Determine the pH of a solution that is generated when 2.623 g Na3PO4 is added to a 100mL of 0.0800 M H3PO4.
I would use
k1k2k3 = (H^+)^3(PO4^3-)/(H3PO4)
Plug in for PO4^3- and H3PO4 and solve for (H^+) then convert to pH.
I use the Given concentrations? and solve for [H3O]?
right. mols Na3PO4 = grams/molar mass and M = mols/L solution.
H3PO4 is given.
Solve for H^+ and convert to pH.
To determine the pH of the solution, you need to consider the dissociation reactions of both Na3PO4 and H3PO4.
First, let's start with Na3PO4. Na3PO4 is a salt composed of sodium ions (Na+) and phosphate ions (PO4^3-). When Na3PO4 dissolves in water, it dissociates completely into its ions:
Na3PO4 -> 3Na+ + PO4^3-
Since sodium ions do not act as acids or bases in water, we can ignore them in the pH calculation. Therefore, we will focus on the phosphate ion (PO4^3-).
Next, let's consider H3PO4. H3PO4 is a weak acid and will partially dissociate in water:
H3PO4 + H2O -> H2PO4- + H3O+
This reaction establishes an equilibrium, and the concentration of H3O+ ions determines the pH of the solution.
Now, let's calculate the amount of H3PO4 in moles. We know that the volume of the H3PO4 solution is 100 mL, and the concentration of H3PO4 is 0.0800 M. Therefore, the number of moles of H3PO4 is:
moles H3PO4 = concentration H3PO4 x volume H3PO4 solution
= 0.0800 mol/L x 0.100 L
= 0.00800 mol
Next, we need to determine the concentration of the H3O+ ions at equilibrium. Since H3PO4 is a weak acid, we can assume that most of it remains undissociated. Therefore, the concentration of H3O+ ions will be approximately equal to the concentration of H3PO4 initially added.

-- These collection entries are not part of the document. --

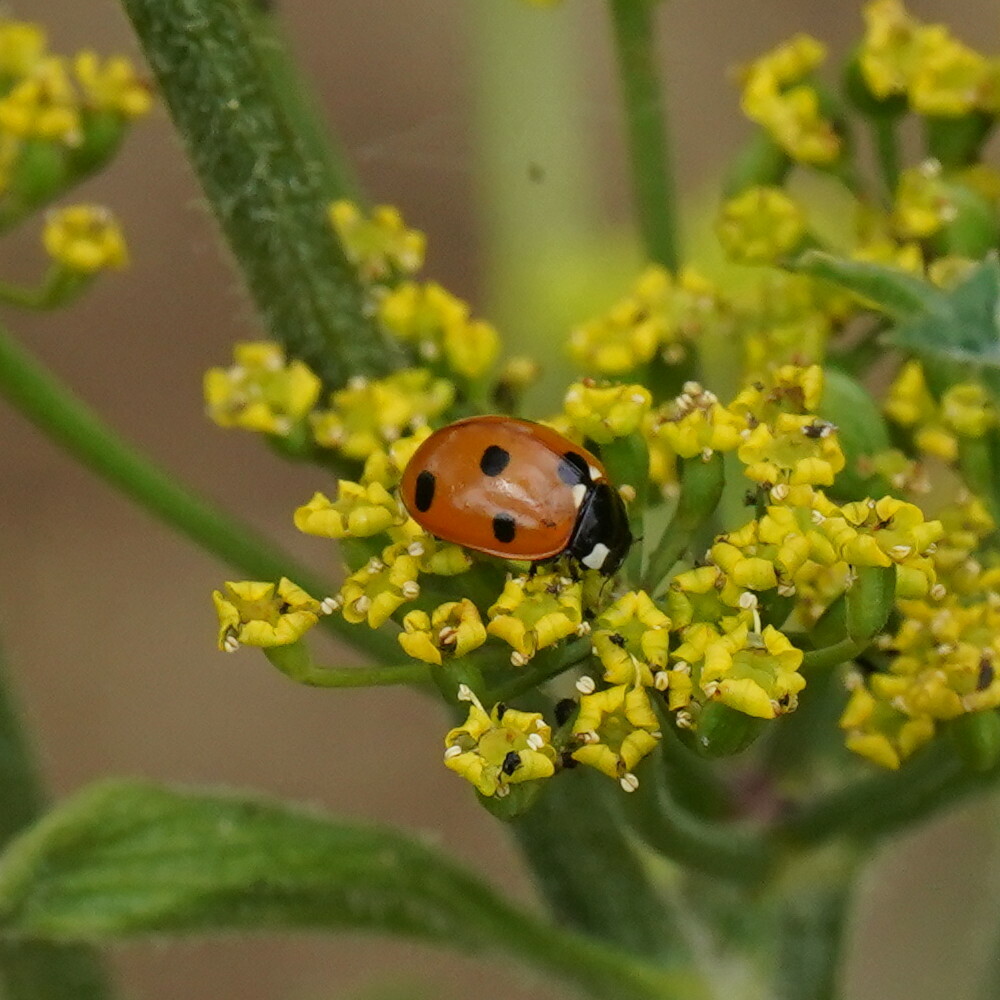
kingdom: Animalia
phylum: Arthropoda
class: Insecta
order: Coleoptera
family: Coccinellidae
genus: Coccinella
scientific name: Coccinella septempunctata
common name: Sevenspotted lady beetle
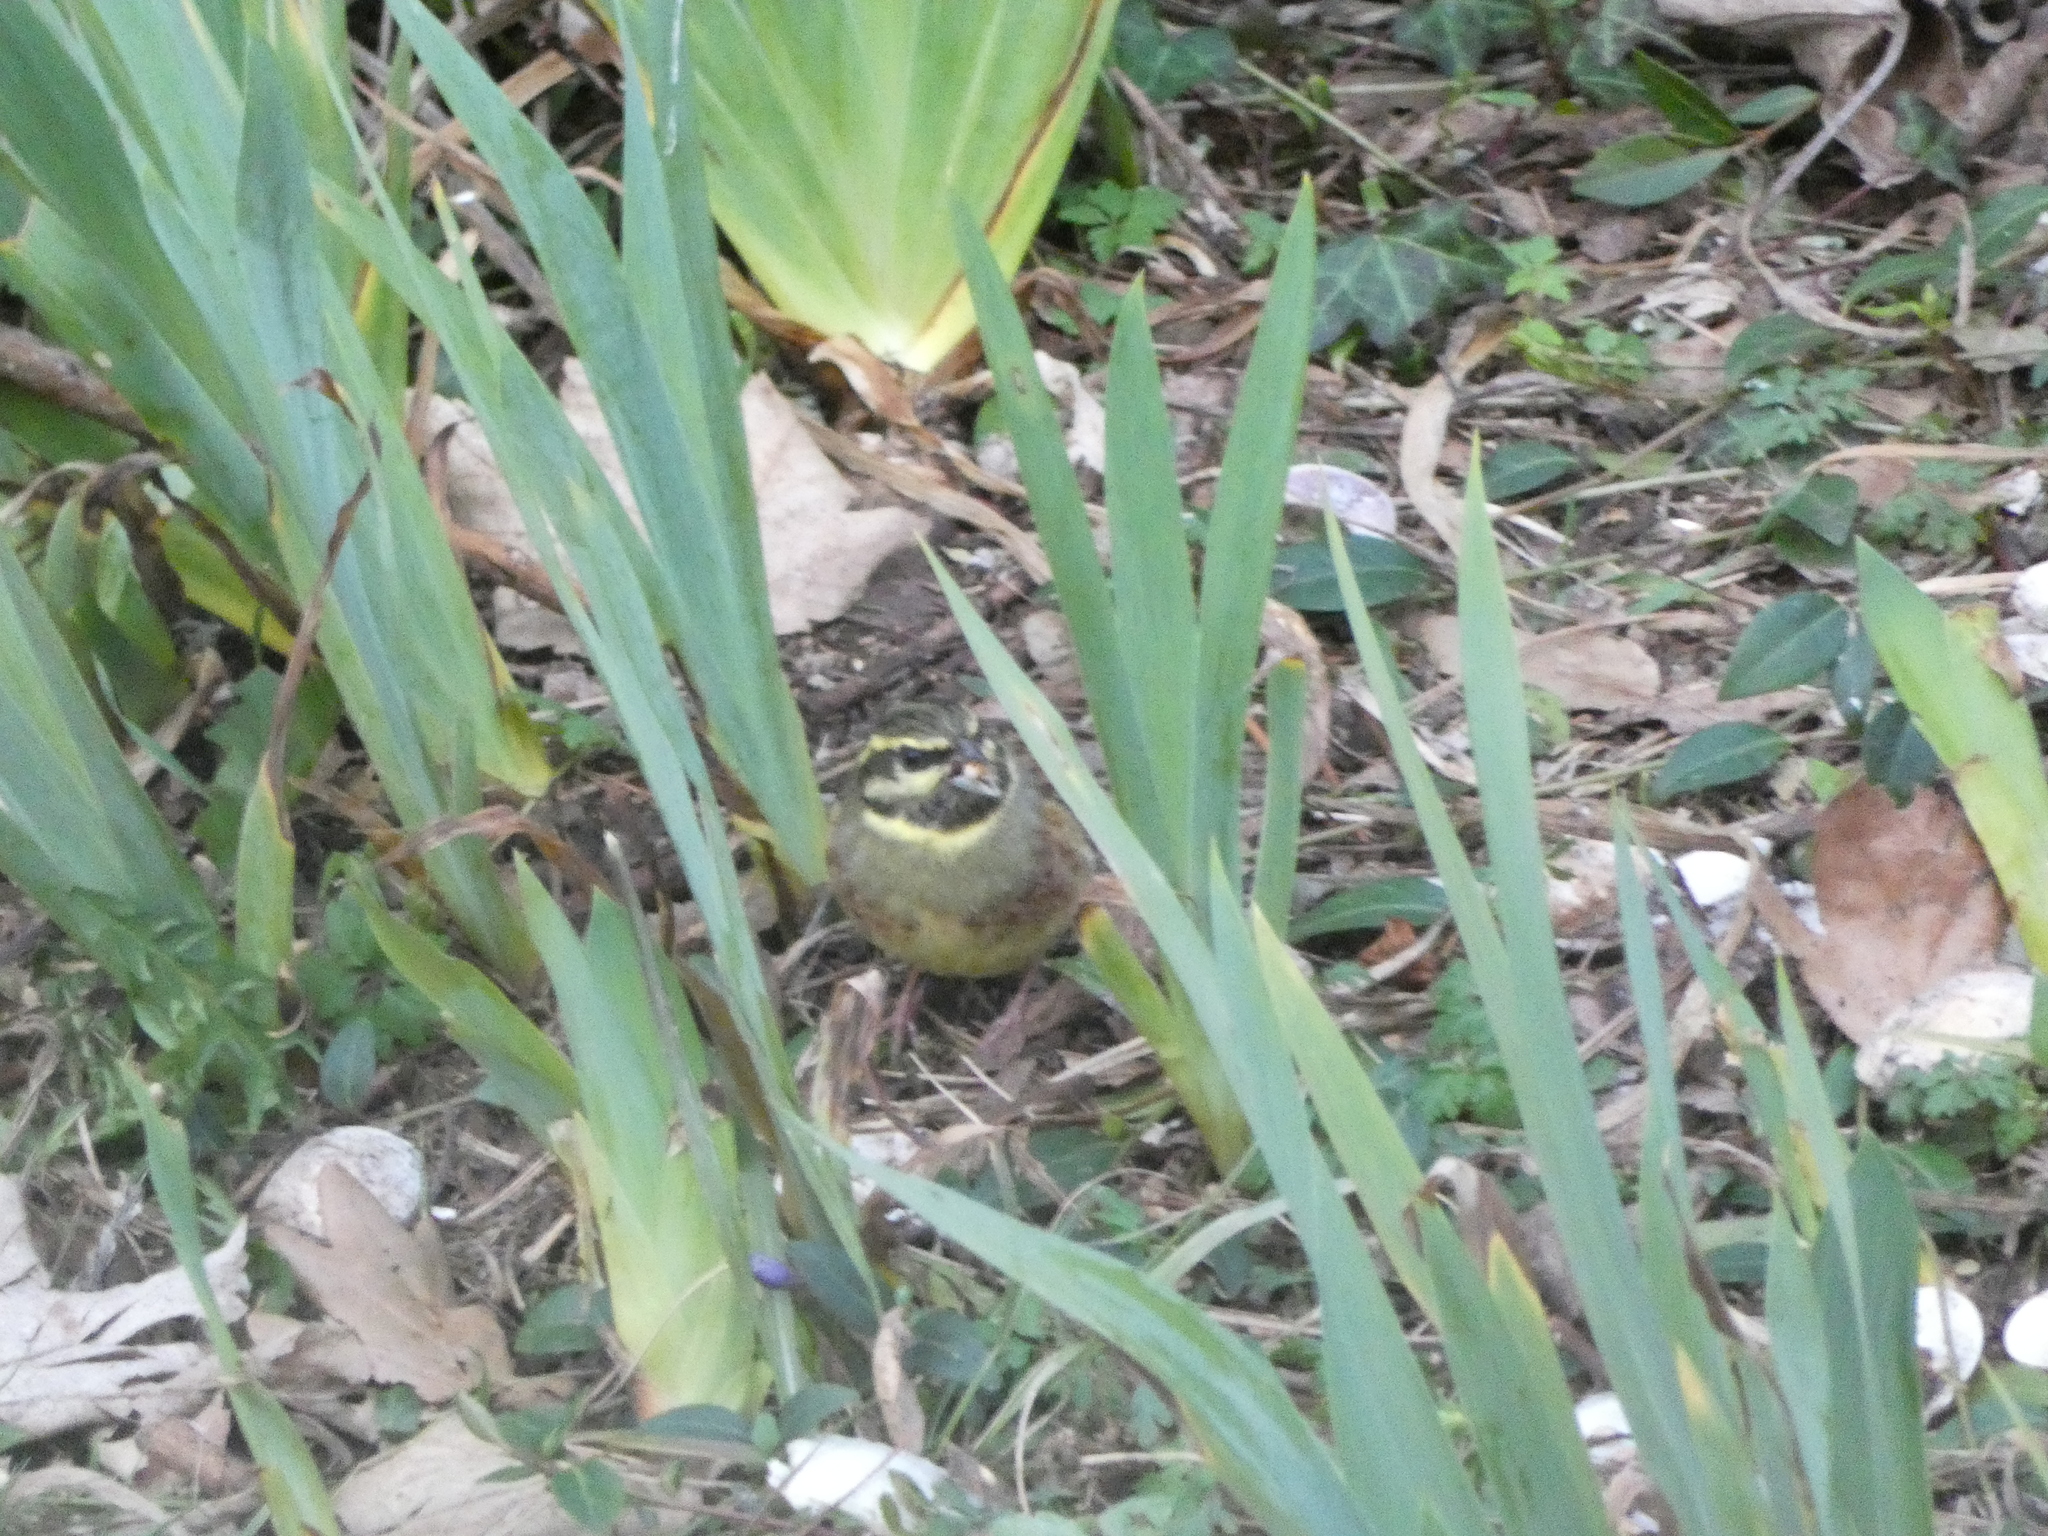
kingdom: Animalia
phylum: Chordata
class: Aves
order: Passeriformes
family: Emberizidae
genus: Emberiza
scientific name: Emberiza cirlus
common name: Cirl bunting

Now, let's calculate the concentration of the H3O+ ions:
concentration H3O+ = concentration H3PO4
= 0.00800 M
Finally, to determine the pH, we need to calculate the negative logarithm (base 10) of the H3O+ concentration:
pH = -log[H3O+]
= -log(0.00800)
= 2.10
Therefore, the pH of the solution generated when 2.623 g Na3PO4 is added to 100 mL of 0.0800 M H3PO4 is approximately 2.10.